Example of possible needs beyond health insurance
- Acute Care – medical care aimed at treating physical problems directly in an attempt to permanently cure or control them. This is typically covered under a health policy.
- Skilled Nursing Care – services for those who require ongoing medical or nursing care; or rehabilitation services for the rehabilitation of injured, disabled, or sick persons. Some health insurance policies offer limited care in a skilled nursing facility, typically 20-60 days. Some do not include coverage for it at all.

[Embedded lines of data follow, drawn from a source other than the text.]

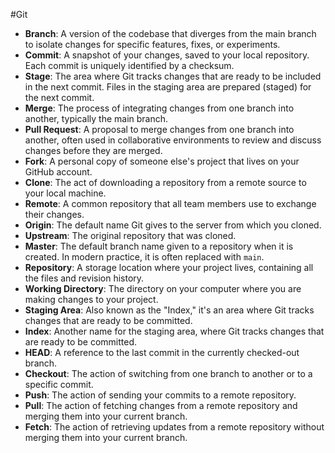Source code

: #Git

- **Branch**: A version of the codebase that diverges from the main branch to isolate changes for specific features, fixes, or experiments.
- **Commit**: A snapshot of your changes, saved to your local repository. Each commit is uniquely identified by a checksum.
- **Stage**: The area where Git tracks changes that are ready to be included in the next commit. Files in the staging area are prepared (staged) for the next commit.
- **Merge**: The process of integrating changes from one branch into another, typically the main branch.
- **Pull Request**: A proposal to merge changes from one branch into another, often used in collaborative environments to review and discuss changes before they are merged.
- **Fork**: A personal copy of someone else's project that lives on your GitHub account.
- **Clone**: The act of downloading a repository from a remote source to your local machine.
- **Remote**: A common repository that all team members use to exchange their changes.
- **Origin**: The default name Git gives to the server from which you cloned.
- **Upstream**: The original repository that was cloned.
- **Master**: The default branch name given to a repository when it is created. In modern practice, it is often replaced with `main`.
- **Repository**: A storage location where your project lives, containing all the files and revision history.
- **Working Directory**: The directory on your computer where you are making changes to your project.
- **Staging Area**: Also known as the "Index," it's an area where Git tracks changes that are ready to be committed.
- **Index**: Another name for the staging area, where Git tracks changes that are ready to be committed.
- **HEAD**: A reference to the last commit in the currently checked-out branch.
- **Checkout**: The action of switching from one branch to another or to a specific commit.
- **Push**: The action of sending your commits to a remote repository.
- **Pull**: The action of fetching changes from a remote repository and merging them into your current branch.
- **Fetch**: The action of retrieving updates from a remote repository without merging them into your current branch.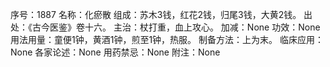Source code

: 序号：1887
名称：化瘀散
组成：苏木3钱，红花2钱，归尾3钱，大黄2钱。
出处：《古今医鉴》卷十六。
主治：杖打重，血上攻心。
加减：None
功效：None
用法用量：童便1钟，黄酒1钟，煎至1钟，热服。
制备方法：上为末。
临床应用：None
各家论述：None
用药禁忌：None
附注：None
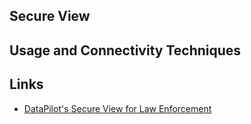 ## Secure View

## Usage and Connectivity Techniques

## Links

- [DataPilot's Secure View for Law
  Enforcement](http://www.susteen.com/lawenforcement.htm)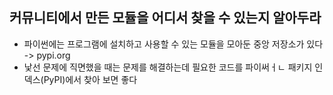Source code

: ## 커뮤니티에서 만든 모듈을 어디서 찾을 수 있는지 알아두라

- 파이썬에는 프로그램에 설치하고 사용할 수 있는 모듈을 모아둔 중앙 저장소가 있다 -> pypi.org
- 낯선 문제에 직면했을 때는 문제를 해결하는데 필요한 코드를 파이써ㅓㄴ 패키지 인덱스(PyPI)에서 찾아 보면 좋다 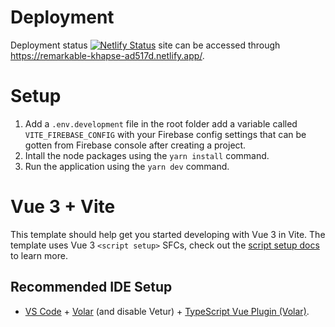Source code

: # Deployment

Deployment status [![Netlify Status](https://api.netlify.com/api/v1/badges/fe0ff187-72a6-49d1-9d5b-9ca9ed03e500/deploy-status)](https://app.netlify.com/sites/remarkable-khapse-ad517d/deploys) site can be accessed through https://remarkable-khapse-ad517d.netlify.app/.

# Setup

1. Add a `.env.development` file in the root folder add a variable called `VITE_FIREBASE_CONFIG` with your Firebase config settings that can be gotten from Firebase console after creating a project.
2. Intall the node packages using the `yarn install` command.
3. Run the application using the `yarn dev` command.

# Vue 3 + Vite

This template should help get you started developing with Vue 3 in Vite. The template uses Vue 3 `<script setup>` SFCs, check out the [script setup docs](https://v3.vuejs.org/api/sfc-script-setup.html#sfc-script-setup) to learn more.

## Recommended IDE Setup

- [VS Code](https://code.visualstudio.com/) + [Volar](https://marketplace.visualstudio.com/items?itemName=Vue.volar) (and disable Vetur) + [TypeScript Vue Plugin (Volar)](https://marketplace.visualstudio.com/items?itemName=Vue.vscode-typescript-vue-plugin).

- Long term care (LTC) – This type of care is not part of a health insurance policy. Insurance coverage for this is called LONG-TERM-CARE insurance. The goal of LTC is not to cure an illness, but to allow an individual to attain and maintain an optimal level of functioning. This type of care is designed to meet the medical, personal, and social needs of those who cannot fully perform many daily activities. When something happens that limits a person’s ability to carry out basic self-care tasks, LTC is needed. (The average annual cost to care for someone with a LTC need is between $30,000 and $70,000 annually. That’s why we all should have some type of LTC insurance coverage.)